■ **TASK INPUT**:
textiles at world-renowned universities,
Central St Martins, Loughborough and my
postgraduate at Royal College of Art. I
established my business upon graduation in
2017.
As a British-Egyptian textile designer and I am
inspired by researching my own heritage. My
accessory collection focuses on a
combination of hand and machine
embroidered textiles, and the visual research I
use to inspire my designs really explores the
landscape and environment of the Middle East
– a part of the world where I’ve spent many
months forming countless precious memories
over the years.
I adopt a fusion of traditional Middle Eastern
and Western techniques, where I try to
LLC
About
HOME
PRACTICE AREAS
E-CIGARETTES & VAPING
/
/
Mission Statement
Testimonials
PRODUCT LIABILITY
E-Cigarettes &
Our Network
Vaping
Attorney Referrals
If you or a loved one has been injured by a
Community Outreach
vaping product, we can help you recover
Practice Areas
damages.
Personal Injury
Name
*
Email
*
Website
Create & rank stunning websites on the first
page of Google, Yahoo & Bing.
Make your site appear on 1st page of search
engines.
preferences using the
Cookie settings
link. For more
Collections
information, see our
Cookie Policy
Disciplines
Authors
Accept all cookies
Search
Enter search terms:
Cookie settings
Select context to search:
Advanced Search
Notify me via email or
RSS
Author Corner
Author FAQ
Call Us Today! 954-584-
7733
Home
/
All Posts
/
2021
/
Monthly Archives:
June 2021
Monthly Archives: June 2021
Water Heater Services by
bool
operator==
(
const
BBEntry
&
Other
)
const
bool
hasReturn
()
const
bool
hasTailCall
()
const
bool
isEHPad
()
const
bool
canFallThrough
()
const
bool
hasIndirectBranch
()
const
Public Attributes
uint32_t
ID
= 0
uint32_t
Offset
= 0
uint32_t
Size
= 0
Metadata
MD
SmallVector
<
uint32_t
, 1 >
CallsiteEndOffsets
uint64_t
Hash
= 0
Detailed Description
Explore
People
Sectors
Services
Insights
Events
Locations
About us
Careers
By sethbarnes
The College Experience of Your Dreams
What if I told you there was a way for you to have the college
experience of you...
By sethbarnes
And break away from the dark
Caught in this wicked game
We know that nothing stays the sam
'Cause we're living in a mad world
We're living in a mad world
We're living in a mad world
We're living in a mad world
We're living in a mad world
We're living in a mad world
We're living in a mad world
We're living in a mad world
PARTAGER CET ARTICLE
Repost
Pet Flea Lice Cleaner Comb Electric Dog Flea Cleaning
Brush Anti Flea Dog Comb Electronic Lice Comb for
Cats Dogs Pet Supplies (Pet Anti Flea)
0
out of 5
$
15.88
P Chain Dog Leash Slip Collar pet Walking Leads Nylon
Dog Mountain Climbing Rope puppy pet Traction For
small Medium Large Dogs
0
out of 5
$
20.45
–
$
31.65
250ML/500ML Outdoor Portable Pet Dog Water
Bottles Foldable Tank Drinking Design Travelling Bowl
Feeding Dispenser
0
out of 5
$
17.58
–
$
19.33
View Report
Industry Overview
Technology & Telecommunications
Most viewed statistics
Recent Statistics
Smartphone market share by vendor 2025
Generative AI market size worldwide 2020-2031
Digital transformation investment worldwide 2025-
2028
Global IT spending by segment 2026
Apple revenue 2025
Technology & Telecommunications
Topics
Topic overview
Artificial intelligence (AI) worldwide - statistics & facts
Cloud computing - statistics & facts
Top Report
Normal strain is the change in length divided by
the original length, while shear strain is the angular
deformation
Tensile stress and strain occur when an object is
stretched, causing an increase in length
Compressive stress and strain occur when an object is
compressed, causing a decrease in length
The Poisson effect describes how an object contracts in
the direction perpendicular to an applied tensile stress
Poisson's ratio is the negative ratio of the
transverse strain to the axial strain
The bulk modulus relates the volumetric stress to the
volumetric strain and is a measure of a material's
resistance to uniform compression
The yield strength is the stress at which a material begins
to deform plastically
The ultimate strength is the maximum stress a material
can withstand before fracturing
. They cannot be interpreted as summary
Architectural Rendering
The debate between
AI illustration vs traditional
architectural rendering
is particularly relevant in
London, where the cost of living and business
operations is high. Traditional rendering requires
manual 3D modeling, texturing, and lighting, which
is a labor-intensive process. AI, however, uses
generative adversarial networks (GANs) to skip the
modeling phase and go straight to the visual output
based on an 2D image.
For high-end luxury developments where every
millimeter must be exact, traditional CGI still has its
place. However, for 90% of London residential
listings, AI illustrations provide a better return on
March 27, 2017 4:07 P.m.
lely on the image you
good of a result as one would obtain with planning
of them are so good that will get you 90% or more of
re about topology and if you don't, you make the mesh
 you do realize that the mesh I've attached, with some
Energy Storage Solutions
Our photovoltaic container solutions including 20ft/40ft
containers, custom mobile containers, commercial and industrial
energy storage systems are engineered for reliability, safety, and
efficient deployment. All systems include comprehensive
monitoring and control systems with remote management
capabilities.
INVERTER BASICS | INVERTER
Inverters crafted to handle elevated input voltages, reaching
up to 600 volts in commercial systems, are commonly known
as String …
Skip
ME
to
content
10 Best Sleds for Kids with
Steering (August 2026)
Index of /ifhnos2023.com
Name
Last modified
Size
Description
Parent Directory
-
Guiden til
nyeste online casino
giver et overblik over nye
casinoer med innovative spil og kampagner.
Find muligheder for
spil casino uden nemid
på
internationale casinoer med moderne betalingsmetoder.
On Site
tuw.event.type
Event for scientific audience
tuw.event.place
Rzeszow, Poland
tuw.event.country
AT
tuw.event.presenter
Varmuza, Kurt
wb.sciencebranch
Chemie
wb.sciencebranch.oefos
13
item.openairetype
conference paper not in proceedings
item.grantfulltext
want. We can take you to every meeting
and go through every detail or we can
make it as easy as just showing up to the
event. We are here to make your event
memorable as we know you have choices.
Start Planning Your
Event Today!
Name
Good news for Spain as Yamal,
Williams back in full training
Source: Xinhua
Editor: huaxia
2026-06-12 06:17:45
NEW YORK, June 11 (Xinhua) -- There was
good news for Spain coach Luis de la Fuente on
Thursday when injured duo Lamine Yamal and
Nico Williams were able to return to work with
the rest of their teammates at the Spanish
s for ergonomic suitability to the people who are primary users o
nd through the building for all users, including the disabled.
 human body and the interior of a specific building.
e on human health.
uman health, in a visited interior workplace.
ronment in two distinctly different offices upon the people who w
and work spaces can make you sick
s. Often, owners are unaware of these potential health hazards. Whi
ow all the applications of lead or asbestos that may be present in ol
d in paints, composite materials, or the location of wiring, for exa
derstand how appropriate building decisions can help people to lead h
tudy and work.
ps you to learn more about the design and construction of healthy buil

■ **TASK REQUIREMENTS**:
Word for word, retype all of the material.

■ **WRITTEN REPLY**:
textiles at world-renowned universities,
Central St Martins, Loughborough and my
postgraduate at Royal College of Art. I
established my business upon graduation in
2017.
As a British-Egyptian textile designer and I am
inspired by researching my own heritage. My
accessory collection focuses on a
combination of hand and machine
embroidered textiles, and the visual research I
use to inspire my designs really explores the
landscape and environment of the Middle East
– a part of the world where I’ve spent many
months forming countless precious memories
over the years.
I adopt a fusion of traditional Middle Eastern
and Western techniques, where I try to
LLC
About
HOME
PRACTICE AREAS
E-CIGARETTES & VAPING
/
/
Mission Statement
Testimonials
PRODUCT LIABILITY
E-Cigarettes &
Our Network
Vaping
Attorney Referrals
If you or a loved one has been injured by a
Community Outreach
vaping product, we can help you recover
Practice Areas
damages.
Personal Injury
Name
*
Email
*
Website
Create & rank stunning websites on the first
page of Google, Yahoo & Bing.
Make your site appear on 1st page of search
engines.
preferences using the
Cookie settings
link. For more
Collections
information, see our
Cookie Policy
Disciplines
Authors
Accept all cookies
Search
Enter search terms:
Cookie settings
Select context to search:
Advanced Search
Notify me via email or
RSS
Author Corner
Author FAQ
Call Us Today! 954-584-
7733
Home
/
All Posts
/
2021
/
Monthly Archives:
June 2021
Monthly Archives: June 2021
Water Heater Services by
bool
operator==
(
const
BBEntry
&
Other
)
const
bool
hasReturn
()
const
bool
hasTailCall
()
const
bool
isEHPad
()
const
bool
canFallThrough
()
const
bool
hasIndirectBranch
()
const
Public Attributes
uint32_t
ID
= 0
uint32_t
Offset
= 0
uint32_t
Size
= 0
Metadata
MD
SmallVector
<
uint32_t
, 1 >
CallsiteEndOffsets
uint64_t
Hash
= 0
Detailed Description
Explore
People
Sectors
Services
Insights
Events
Locations
About us
Careers
By sethbarnes
The College Experience of Your Dreams
What if I told you there was a way for you to have the college
experience of you...
By sethbarnes
And break away from the dark
Caught in this wicked game
We know that nothing stays the sam
'Cause we're living in a mad world
We're living in a mad world
We're living in a mad world
We're living in a mad world
We're living in a mad world
We're living in a mad world
We're living in a mad world
We're living in a mad world
PARTAGER CET ARTICLE
Repost
Pet Flea Lice Cleaner Comb Electric Dog Flea Cleaning
Brush Anti Flea Dog Comb Electronic Lice Comb for
Cats Dogs Pet Supplies (Pet Anti Flea)
0
out of 5
$
15.88
P Chain Dog Leash Slip Collar pet Walking Leads Nylon
Dog Mountain Climbing Rope puppy pet Traction For
small Medium Large Dogs
0
out of 5
$
20.45
–
$
31.65
250ML/500ML Outdoor Portable Pet Dog Water
Bottles Foldable Tank Drinking Design Travelling Bowl
Feeding Dispenser
0
out of 5
$
17.58
–
$
19.33
View Report
Industry Overview
Technology & Telecommunications
Most viewed statistics
Recent Statistics
Smartphone market share by vendor 2025
Generative AI market size worldwide 2020-2031
Digital transformation investment worldwide 2025-
2028
Global IT spending by segment 2026
Apple revenue 2025
Technology & Telecommunications
Topics
Topic overview
Artificial intelligence (AI) worldwide - statistics & facts
Cloud computing - statistics & facts
Top Report
Normal strain is the change in length divided by
the original length, while shear strain is the angular
deformation
Tensile stress and strain occur when an object is
stretched, causing an increase in length
Compressive stress and strain occur when an object is
compressed, causing a decrease in length
The Poisson effect describes how an object contracts in
the direction perpendicular to an applied tensile stress
Poisson's ratio is the negative ratio of the
transverse strain to the axial strain
The bulk modulus relates the volumetric stress to the
volumetric strain and is a measure of a material's
resistance to uniform compression
The yield strength is the stress at which a material begins
to deform plastically
The ultimate strength is the maximum stress a material
can withstand before fracturing
. They cannot be interpreted as summary
Architectural Rendering
The debate between
AI illustration vs traditional
architectural rendering
is particularly relevant in
London, where the cost of living and business
operations is high. Traditional rendering requires
manual 3D modeling, texturing, and lighting, which
is a labor-intensive process. AI, however, uses
generative adversarial networks (GANs) to skip the
modeling phase and go straight to the visual output
based on an 2D image.
For high-end luxury developments where every
millimeter must be exact, traditional CGI still has its
place. However, for 90% of London residential
listings, AI illustrations provide a better return on
March 27, 2017 4:07 P.m.
lely on the image you
good of a result as one would obtain with planning
of them are so good that will get you 90% or more of
re about topology and if you don't, you make the mesh
 you do realize that the mesh I've attached, with some
Energy Storage Solutions
Our photovoltaic container solutions including 20ft/40ft
containers, custom mobile containers, commercial and industrial
energy storage systems are engineered for reliability, safety, and
efficient deployment. All systems include comprehensive
monitoring and control systems with remote management
capabilities.
INVERTER BASICS | INVERTER
Inverters crafted to handle elevated input voltages, reaching
up to 600 volts in commercial systems, are commonly known
as String …
Skip
ME
to
content
10 Best Sleds for Kids with
Steering (August 2026)
Index of /ifhnos2023.com
Name
Last modified
Size
Description
Parent Directory
-
Guiden til
nyeste online casino
giver et overblik over nye
casinoer med innovative spil og kampagner.
Find muligheder for
spil casino uden nemid
på
internationale casinoer med moderne betalingsmetoder.
On Site
tuw.event.type
Event for scientific audience
tuw.event.place
Rzeszow, Poland
tuw.event.country
AT
tuw.event.presenter
Varmuza, Kurt
wb.sciencebranch
Chemie
wb.sciencebranch.oefos
13
item.openairetype
conference paper not in proceedings
item.grantfulltext
want. We can take you to every meeting
and go through every detail or we can
make it as easy as just showing up to the
event. We are here to make your event
memorable as we know you have choices.
Start Planning Your
Event Today!
Name
Good news for Spain as Yamal,
Williams back in full training
Source: Xinhua
Editor: huaxia
2026-06-12 06:17:45
NEW YORK, June 11 (Xinhua) -- There was
good news for Spain coach Luis de la Fuente on
Thursday when injured duo Lamine Yamal and
Nico Williams were able to return to work with
the rest of their teammates at the Spanish
s for ergonomic suitability to the people who are primary users o
nd through the building for all users, including the disabled.
 human body and the interior of a specific building.
e on human health.
uman health, in a visited interior workplace.
ronment in two distinctly different offices upon the people who w
and work spaces can make you sick
s. Often, owners are unaware of these potential health hazards. Whi
ow all the applications of lead or asbestos that may be present in ol
d in paints, composite materials, or the location of wiring, for exa
derstand how appropriate building decisions can help people to lead h
tudy and work.
ps you to learn more about the design and construction of healthy buil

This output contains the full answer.